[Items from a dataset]

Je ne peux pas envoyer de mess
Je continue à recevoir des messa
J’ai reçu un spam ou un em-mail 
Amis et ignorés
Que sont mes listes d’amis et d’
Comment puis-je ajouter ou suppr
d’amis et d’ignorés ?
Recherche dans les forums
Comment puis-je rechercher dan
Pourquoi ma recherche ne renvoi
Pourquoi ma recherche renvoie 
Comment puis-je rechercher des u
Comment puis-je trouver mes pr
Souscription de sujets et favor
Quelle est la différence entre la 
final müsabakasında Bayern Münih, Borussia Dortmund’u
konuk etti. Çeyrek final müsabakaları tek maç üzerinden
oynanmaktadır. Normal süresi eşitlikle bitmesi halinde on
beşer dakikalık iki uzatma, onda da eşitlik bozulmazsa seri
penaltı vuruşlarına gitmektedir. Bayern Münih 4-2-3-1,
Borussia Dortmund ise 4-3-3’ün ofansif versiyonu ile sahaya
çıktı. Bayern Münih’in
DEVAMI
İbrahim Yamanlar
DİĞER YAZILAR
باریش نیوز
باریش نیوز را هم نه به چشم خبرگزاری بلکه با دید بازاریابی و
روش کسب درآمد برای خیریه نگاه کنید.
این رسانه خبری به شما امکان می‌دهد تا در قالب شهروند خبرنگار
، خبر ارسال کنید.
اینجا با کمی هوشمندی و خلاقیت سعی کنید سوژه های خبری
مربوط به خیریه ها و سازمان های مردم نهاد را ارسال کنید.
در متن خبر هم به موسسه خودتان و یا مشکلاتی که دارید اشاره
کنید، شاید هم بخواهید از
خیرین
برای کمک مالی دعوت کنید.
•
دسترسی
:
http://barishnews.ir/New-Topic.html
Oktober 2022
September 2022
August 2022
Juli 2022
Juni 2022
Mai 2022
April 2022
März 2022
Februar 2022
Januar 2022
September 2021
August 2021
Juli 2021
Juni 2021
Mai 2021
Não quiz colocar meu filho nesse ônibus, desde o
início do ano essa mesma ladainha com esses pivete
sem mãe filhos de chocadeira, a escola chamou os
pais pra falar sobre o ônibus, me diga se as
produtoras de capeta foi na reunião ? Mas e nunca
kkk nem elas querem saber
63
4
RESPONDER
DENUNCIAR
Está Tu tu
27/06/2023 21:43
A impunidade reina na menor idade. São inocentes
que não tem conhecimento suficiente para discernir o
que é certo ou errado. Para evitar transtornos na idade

→ Work to complete
For the records above, tally the lines in which "Münih" appears, and give the number by itself.

→ Final answer
3